Well, I’m delighted to report that the Pentagon’s Defence Advanced Research Projects Agency (DARPA) has come up with an idea that’s not just big in every sense of the word, but also involves lighter-than-air craft. This could be my dream project.
DARPA’s Tactical Technology Office (TTO) has issued a revised draft solicitation for the development of what it terms an ‘objective air vehicle’ (OAV). The scaleable design should, it says, be capable of being developed into a craft that can move more than 500 tonnes over a distance of more than 6,000 nautical miles, all without refuelling.
In a departure from traditional airship designs, which use gas (generally helium) to provide most of its lift, the envisaged hybrid OAV would use aerodynamic lift to a much greater extent. As a result, its normal state would be heavier-than-air.
To give you some idea of the challenge this project represents, today’s heavyweight champion of the skies the Antonov-225, which was designed to transport space hardware (including the Buran, the Soviet’s answer to the Space Shuttle), can lift around 250 tonnes. And Lockheed Martin’s strategic transport aircraft, the enormous C-5 Galaxy, has a payload of around half that.
Both aircraft need considerable runways, whereas a goal of the Pentagon’s airship project, dubbed WALRUS, is to produce a vehicle that could operate without a runway, hangar or any specialised infrastructure.
The purpose of the OAV is to enable unprecedented amounts of equipment and personnel to be airlifted into a combat area in the shortest possible time. The intention is to be able to transport a new type of rapid-response force, comprising around 1,800 soldiers and their equipment.
This is exactly my kind of programme. It’s daring, it represents a major change in strategy and it’s going to cause a lot of sleepless nights for competing aerospace contractors, as it’s not clear how these tough objectives will be achieved.
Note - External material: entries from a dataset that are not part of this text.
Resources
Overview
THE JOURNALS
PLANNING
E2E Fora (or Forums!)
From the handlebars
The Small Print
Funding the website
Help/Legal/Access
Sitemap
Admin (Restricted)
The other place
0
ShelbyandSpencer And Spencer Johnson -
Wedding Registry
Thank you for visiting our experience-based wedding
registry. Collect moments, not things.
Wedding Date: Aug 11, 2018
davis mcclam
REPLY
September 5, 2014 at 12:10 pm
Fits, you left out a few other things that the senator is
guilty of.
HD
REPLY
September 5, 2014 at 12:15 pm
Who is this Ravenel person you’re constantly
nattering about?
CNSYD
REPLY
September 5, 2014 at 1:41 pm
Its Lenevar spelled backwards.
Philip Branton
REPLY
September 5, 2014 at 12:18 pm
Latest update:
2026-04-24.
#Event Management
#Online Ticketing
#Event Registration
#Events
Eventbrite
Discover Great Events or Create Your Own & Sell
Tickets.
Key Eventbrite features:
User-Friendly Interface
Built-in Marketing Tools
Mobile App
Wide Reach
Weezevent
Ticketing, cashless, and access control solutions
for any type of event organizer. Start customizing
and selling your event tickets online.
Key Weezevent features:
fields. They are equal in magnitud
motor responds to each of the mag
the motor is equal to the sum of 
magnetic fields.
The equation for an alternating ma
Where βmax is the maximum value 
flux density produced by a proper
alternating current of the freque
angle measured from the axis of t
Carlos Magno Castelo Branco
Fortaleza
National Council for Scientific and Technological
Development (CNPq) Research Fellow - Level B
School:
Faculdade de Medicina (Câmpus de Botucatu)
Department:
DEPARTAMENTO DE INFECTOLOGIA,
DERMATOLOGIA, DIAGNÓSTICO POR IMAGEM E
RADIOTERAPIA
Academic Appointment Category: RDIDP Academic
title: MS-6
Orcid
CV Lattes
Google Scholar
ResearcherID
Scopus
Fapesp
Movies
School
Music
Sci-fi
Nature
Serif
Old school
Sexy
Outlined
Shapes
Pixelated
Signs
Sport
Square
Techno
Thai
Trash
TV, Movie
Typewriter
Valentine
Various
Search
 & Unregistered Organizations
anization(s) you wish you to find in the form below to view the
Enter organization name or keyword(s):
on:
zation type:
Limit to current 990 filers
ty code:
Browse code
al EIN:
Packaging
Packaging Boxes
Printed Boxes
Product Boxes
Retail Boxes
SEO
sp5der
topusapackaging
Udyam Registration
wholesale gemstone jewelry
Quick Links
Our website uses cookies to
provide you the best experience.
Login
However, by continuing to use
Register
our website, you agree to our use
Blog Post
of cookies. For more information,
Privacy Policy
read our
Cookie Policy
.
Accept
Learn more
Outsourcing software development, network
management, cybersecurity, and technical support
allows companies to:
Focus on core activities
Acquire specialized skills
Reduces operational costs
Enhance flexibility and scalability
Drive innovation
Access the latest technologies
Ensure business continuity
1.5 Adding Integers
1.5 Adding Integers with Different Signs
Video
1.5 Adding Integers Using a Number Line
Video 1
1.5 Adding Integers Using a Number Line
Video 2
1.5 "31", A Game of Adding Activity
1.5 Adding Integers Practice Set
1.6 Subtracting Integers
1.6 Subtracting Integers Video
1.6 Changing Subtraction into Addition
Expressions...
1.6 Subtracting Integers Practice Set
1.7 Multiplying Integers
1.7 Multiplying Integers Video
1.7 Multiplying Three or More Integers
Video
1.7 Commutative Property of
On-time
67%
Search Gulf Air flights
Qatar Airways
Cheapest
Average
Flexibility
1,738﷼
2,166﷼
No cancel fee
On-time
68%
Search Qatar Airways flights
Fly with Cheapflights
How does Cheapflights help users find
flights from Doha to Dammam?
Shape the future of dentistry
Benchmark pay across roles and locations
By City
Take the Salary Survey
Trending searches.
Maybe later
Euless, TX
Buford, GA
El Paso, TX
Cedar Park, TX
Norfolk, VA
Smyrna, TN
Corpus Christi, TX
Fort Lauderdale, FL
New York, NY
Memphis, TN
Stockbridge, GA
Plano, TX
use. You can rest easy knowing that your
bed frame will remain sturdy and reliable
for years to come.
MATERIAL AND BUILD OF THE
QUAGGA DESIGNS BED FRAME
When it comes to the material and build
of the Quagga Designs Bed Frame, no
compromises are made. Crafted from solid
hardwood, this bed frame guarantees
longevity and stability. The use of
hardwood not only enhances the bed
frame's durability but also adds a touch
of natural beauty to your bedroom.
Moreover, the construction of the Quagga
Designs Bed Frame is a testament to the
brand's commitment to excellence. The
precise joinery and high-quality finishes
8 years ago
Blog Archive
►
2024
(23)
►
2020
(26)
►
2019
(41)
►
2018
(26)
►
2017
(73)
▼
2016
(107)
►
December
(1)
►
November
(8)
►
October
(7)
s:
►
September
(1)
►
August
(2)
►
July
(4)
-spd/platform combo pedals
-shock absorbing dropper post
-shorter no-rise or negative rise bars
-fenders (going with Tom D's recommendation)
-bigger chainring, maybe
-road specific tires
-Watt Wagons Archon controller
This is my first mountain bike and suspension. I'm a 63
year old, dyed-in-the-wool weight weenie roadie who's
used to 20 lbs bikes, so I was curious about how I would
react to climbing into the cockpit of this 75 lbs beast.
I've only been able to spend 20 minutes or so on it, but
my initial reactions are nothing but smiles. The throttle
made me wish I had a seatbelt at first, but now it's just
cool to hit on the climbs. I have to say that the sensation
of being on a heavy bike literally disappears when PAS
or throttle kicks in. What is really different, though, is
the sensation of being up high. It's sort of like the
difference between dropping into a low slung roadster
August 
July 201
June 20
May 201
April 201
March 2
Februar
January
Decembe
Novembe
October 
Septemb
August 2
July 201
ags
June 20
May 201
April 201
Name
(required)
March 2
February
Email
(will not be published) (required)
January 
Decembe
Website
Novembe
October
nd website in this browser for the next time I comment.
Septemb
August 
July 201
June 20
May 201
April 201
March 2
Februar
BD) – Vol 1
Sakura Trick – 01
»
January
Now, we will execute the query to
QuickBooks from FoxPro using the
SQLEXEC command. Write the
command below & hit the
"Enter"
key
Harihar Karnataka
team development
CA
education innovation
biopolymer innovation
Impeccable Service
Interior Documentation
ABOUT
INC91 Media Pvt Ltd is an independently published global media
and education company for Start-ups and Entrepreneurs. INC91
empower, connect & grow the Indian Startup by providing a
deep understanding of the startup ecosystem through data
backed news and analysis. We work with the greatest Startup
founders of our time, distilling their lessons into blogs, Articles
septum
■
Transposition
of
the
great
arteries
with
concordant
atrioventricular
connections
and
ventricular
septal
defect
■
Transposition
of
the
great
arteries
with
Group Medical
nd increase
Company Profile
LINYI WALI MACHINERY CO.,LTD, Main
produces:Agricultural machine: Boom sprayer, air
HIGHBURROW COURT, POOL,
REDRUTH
But DARPA has never been afraid of going out on a technological limb – its Experimental Survivable Testbed programme led to the world’s first operational manned stealth aircraft, the Lockheed F-117a.
Oddly enough, the late Ben Rich, head of Lockheed Martin’s highly secretive Skunk Works at the time that the F-117a was designed and built, provided a rare glimpse into the organisation’s classified activities in his 1994 book Skunk Works, when he revealed: ‘We are looking into dirigibles as the ultimate heavy-lift cargo transports.’ When someone of his standing takes airships seriously, then you’d better take them seriously too.
His thinking was echoed in a 1996 study by the USAF’s Air University, which highlighted the desirability of a heavy-lift air vehicle similar to DARPA’s WALRUS, with ‘a 500-tonne lift capability, maximum airspeed of 250 knots, maximum range at maximum gross weight of 12,500 miles, and a defensive/stealth capability’.
The authors concluded: ‘The new vehicle would have three times the effective ability of the C-5B [currently the US’s biggest airship]. The cost of airship production is also low – the cost per unit produced could be around one-third that of the C-5B.’
The study shows a drawing of Aereon Corporation’s delta-shaped Dynairship hybrid; the company has been promoting the benefits of hybrid air vehicles since the late 1950s and it would be good to see Aereon get the recognition it deserves by becoming involved in the WALRUS programme.
No one knows what the end product of WALRUS will look like yet, as there is still much preparatory ground to cover, including initial system studies and the development of a detailed concept definition for the OAV.
The next stage will be the awarding of a contract to develop, build and flight test a demonstration vehicle with an airlift capability of around 18 tonnes. The first flight could be as early as 2007.
As if the WALRUS concept was not radical enough, DARPA has singled out two advanced technologies that it would like investigated in the programme’s first phase: vacuum/air buoyancy compensator tanks and electrostatic atmospheric ion propulsion.
Buoyancy control during and after cargo off-loading will be a major focus of research, especially as the air vehicle is intended to operate with little or no infrastructure. Whether ion propulsion provide sufficient thrust for such a giant aircraft will be a topic of hot debate – but that’s the idea.
When I said no one knows what the ATD could look like, I was tempted to say that it’s certain to look nothing like any aircraft we’ve ever seen before, but then again, perhaps not. The Bedfordshire-based Advanced Technologies Group first flew a sub-scale version of a heavy lift hybrid, called SkyCat, in July 2000. The one-sixth scale SkyKitten has demonstrated the stability and feasibility of a design that is said to be scaleable up to 1,000 tonnes.
David Windle is a freelance technology and aerospace writer.